▼▼▼

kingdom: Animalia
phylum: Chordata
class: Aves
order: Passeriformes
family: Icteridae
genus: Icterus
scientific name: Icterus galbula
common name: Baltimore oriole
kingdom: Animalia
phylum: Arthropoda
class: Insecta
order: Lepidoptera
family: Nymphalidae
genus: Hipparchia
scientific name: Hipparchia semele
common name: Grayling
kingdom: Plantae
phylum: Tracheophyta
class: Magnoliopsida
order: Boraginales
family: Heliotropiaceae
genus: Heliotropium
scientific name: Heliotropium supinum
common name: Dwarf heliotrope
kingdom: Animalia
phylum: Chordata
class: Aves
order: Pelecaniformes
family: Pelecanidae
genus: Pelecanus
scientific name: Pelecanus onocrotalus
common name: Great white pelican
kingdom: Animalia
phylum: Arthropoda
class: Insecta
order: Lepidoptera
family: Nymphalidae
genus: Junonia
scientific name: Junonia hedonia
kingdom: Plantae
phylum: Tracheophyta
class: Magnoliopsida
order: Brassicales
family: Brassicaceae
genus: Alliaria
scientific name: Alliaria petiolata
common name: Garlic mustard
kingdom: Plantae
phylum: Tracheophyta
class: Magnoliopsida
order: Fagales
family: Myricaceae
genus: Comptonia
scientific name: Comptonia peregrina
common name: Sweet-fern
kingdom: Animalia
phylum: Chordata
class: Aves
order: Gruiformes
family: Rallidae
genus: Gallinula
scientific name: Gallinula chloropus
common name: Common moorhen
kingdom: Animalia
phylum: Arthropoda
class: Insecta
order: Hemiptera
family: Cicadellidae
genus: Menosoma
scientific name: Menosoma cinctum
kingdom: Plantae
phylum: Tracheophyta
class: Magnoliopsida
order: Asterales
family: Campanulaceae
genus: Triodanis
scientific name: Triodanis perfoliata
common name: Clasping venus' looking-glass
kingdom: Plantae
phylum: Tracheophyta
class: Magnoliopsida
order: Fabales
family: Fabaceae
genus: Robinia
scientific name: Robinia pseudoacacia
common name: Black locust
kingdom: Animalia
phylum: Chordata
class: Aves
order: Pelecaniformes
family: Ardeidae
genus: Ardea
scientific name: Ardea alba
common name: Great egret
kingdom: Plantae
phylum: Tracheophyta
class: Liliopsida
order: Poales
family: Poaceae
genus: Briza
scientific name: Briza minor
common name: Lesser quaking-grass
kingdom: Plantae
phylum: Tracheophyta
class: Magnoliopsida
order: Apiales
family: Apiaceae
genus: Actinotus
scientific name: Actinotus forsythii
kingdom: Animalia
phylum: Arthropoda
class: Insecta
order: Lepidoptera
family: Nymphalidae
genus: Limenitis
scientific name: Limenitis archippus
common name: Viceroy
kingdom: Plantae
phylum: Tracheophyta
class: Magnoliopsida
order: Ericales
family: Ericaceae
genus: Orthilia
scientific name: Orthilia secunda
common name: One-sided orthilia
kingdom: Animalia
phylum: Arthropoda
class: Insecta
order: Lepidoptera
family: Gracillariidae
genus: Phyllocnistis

▲▲▲

Instructions to follow: Lay out the records as a Markdown table, starting at the first line and ending at the line that contains "genus: Pelecanus", with both of those lines included. Use a column named n for the row number and a column named Line for the line itself, and leave out any blank lines.

Answer below:
| n | Line |
|---|---|
| 1 | kingdom: Animalia |
| 2 | phylum: Chordata |
| 3 | class: Aves |
| 4 | order: Passeriformes |
| 5 | family: Icteridae |
| 6 | genus: Icterus |
| 7 | scientific name: Icterus galbula |
| 8 | common name: Baltimore oriole |
| 9 | kingdom: Animalia |
| 10 | phylum: Arthropoda |
| 11 | class: Insecta |
| 12 | order: Lepidoptera |
| 13 | family: Nymphalidae |
| 14 | genus: Hipparchia |
| 15 | scientific name: Hipparchia semele |
| 16 | common name: Grayling |
| 17 | kingdom: Plantae |
| 18 | phylum: Tracheophyta |
| 19 | class: Magnoliopsida |
| 20 | order: Boraginales |
| 21 | family: Heliotropiaceae |
| 22 | genus: Heliotropium |
| 23 | scientific name: Heliotropium supinum |
| 24 | common name: Dwarf heliotrope |
| 25 | kingdom: Animalia |
| 26 | phylum: Chordata |
| 27 | class: Aves |
| 28 | order: Pelecaniformes |
| 29 | family: Pelecanidae |
| 30 | genus: Pelecanus |